Where to Draw the Line
Have you ever wondered why, amidst the beautiful stamp design of a concrete floor, there are long straight lines spaced somewhat randomly across the concrete? It is not so obvious if the design is made up of squares and rectangles. But if the slab is supposed to look like round stones or some other shape that involves curves, a line cutting through the surface can be somewhat confusing.
Don’t worry those lines aren’t random. They weren’t added willy nilly. They play a very important role. If your concrete contractor didn’t explain it and you didn’t have the guts to ask ‘what the heck are those for’, now is your chance to find out.
The Short Answer
The lines are called Control Joints and Expansion Joints. They are the most widely used method to control cracking in concrete. Contractors place them in the concrete surface at predetermined locations to create weakened planes where the concrete can crack in a straight line or beneath the surface.
The Control Joint
A control joint is used to reduce the occurrence of shrinkage-related cracking. A fresh concrete mixture is a fluid mass, as it hardens it shrinks because the water in the concrete is evaporating. As the water evaporates, it leaves behind large voids between the solid particles. These empty spaces make the concrete weaker and more prone to cracking. These cracks almost always happen at reentrant corners (corners that point into the slab) or with circular objects in the middle of a slab (pipes, plumbing fixtures, drains, and manholes). Since concrete cannot shrink around a corner, stress will cause the concrete to crack from the point of that corner.

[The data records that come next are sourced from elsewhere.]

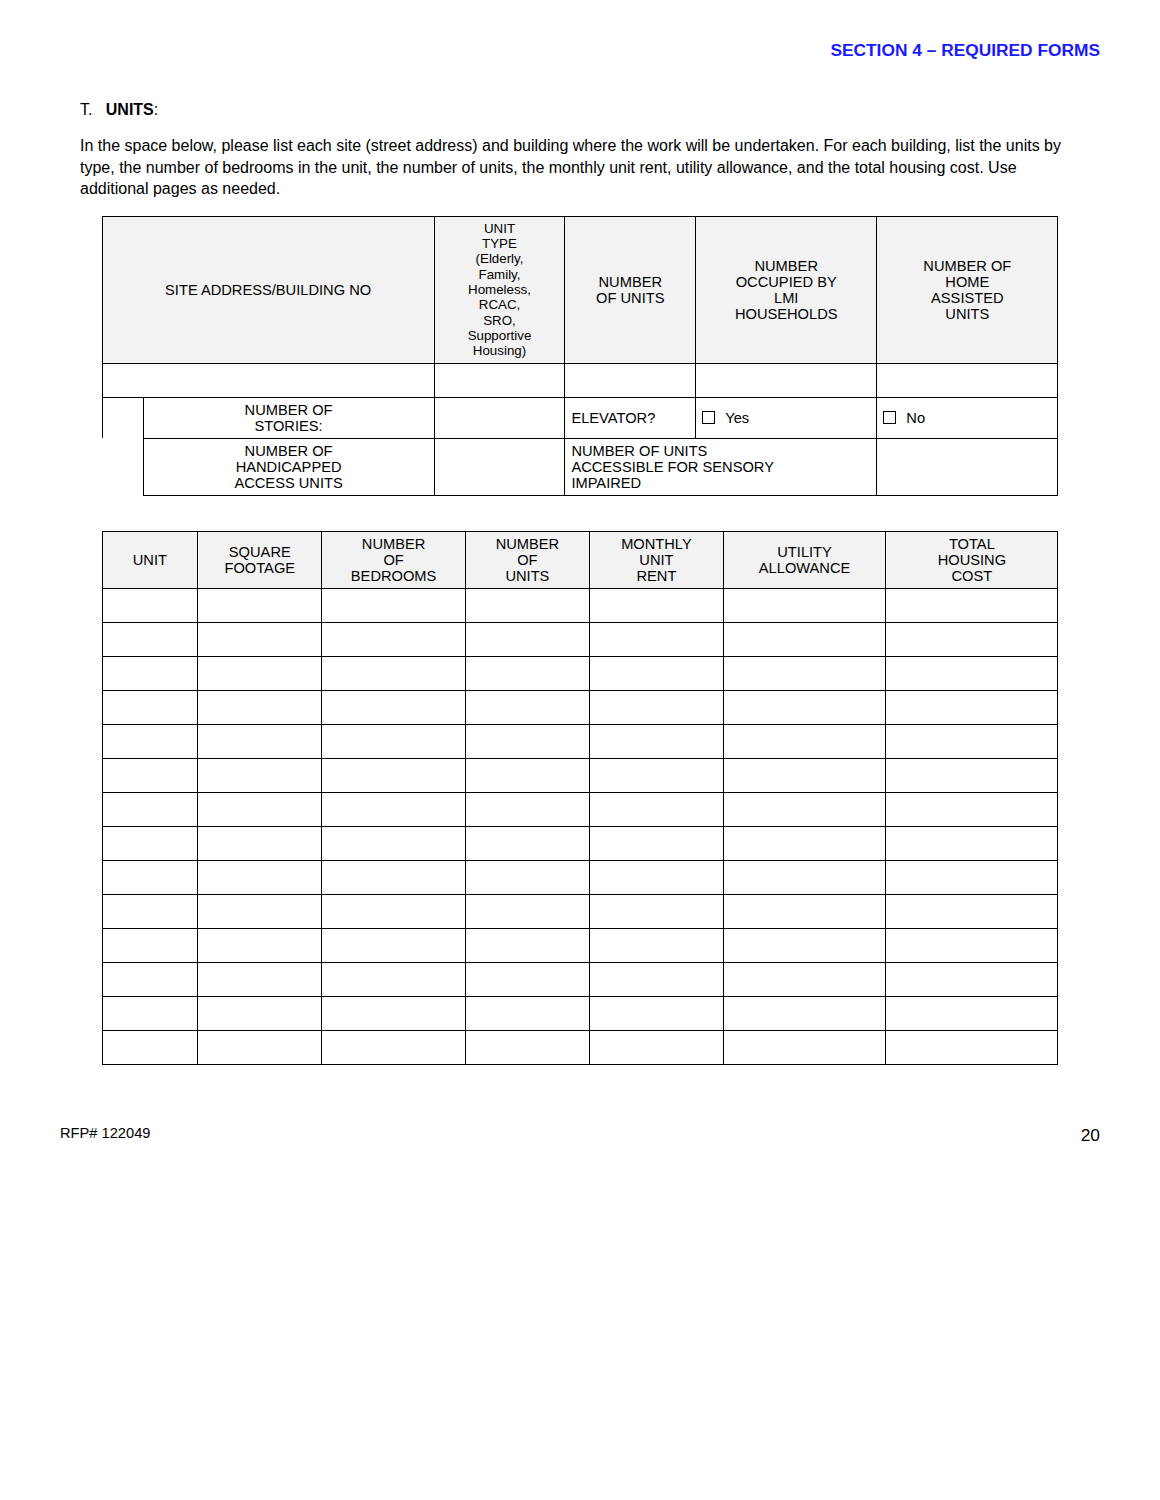SECTION 4 – REQUIRED FORMS
T. UNITS:
In the space below, please list each site (street address) and building where the work will be undertaken. For each building, list the units by type, the number of bedrooms in the unit, the number of units, the monthly unit rent, utility allowance, and the total housing cost. Use additional pages as needed.
| SITE ADDRESS/BUILDING NO | UNIT TYPE (Elderly, Family, Homeless, RCAC, SRO, Supportive Housing) | NUMBER OF UNITS | NUMBER OCCUPIED BY LMI HOUSEHOLDS | NUMBER OF HOME ASSISTED UNITS |
| --- | --- | --- | --- | --- |
| | NUMBER OF STORIES: | | ELEVATOR? | Yes | No |
| | NUMBER OF HANDICAPPED ACCESS UNITS | | NUMBER OF UNITS ACCESSIBLE FOR SENSORY IMPAIRED | |
| UNIT | SQUARE FOOTAGE | NUMBER OF BEDROOMS | NUMBER OF UNITS | MONTHLY UNIT RENT | UTILITY ALLOWANCE | TOTAL HOUSING COST |
| --- | --- | --- | --- | --- | --- | --- |
RFP# 122049 20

The control joints placed in the concrete will open up as the concrete slab gets smaller allowing the shrinkage pressure to spread through the joint.
The Expansion Joint
Heat causes concrete to expand. When concrete expands, it pushes against anything in its way (a brick wall or adjacent slab for example). When neither has the ability to flex, the expanding force can be enough to cause concrete to crack.
Expansion joints are used as a point of separation (or isolation), between other static surfaces. Typically made of a compressible material, expansion joints must act as shock absorbers to relieve the stress that expansion puts on concrete and prevent cracking. They are placed before the concrete is poured, extend the depth of the slab and stretch its full width.